Scan the listing below for the word "부정적인" and copy every line that has it.

[Start of Attachment]

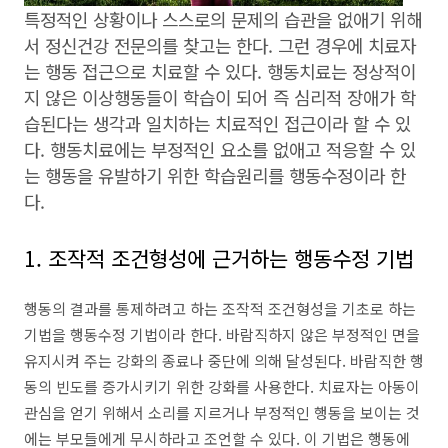
특정적인 상황이나 스스로의 문제의 습관을 없애기 위해
서 정신건강 전문의를 찾고는 한다. 그런 경우에 치료자
는 행동 접근으로 치료할 수 있다. 행동치료는 정상적이
지 않은 이상행동들이 학습이 되어 즉 심리적 장애가 학
습된다는 생각과 일치하는 치료적인 접근이라 할 수 있
다. 행동치료에는 부정적인 요소를 없애고 적응할 수 있
는 행동을 유발하기 위한 학습원리를 행동수정이라 한
다.
1. 조작적 조건형성에 근거하는 행동수정 기법
행동의 결과를 통제하려고 하는 조작적 조건형성을 기초로 하는
기법을 행동수정 기법이라 한다. 바람직하지 않은 부정적인 면을
유지시켜 주는 강화의 종료나 중단에 의해 달성된다. 바람직한 행
동의 빈도를 증가시키기 위한 강화를 사용한다. 치료자는 아동이
관심을 얻기 위해서 소리를 지르거나 부정적인 행동을 보이는 것
에는 부모들에게 무시하라고 조언할 수 있다. 이 기법은 행동에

[End of Attachment]

_OUTPUT:_
다. 행동치료에는 부정적인 요소를 없애고 적응할 수 있
기법을 행동수정 기법이라 한다. 바람직하지 않은 부정적인 면을
관심을 얻기 위해서 소리를 지르거나 부정적인 행동을 보이는 것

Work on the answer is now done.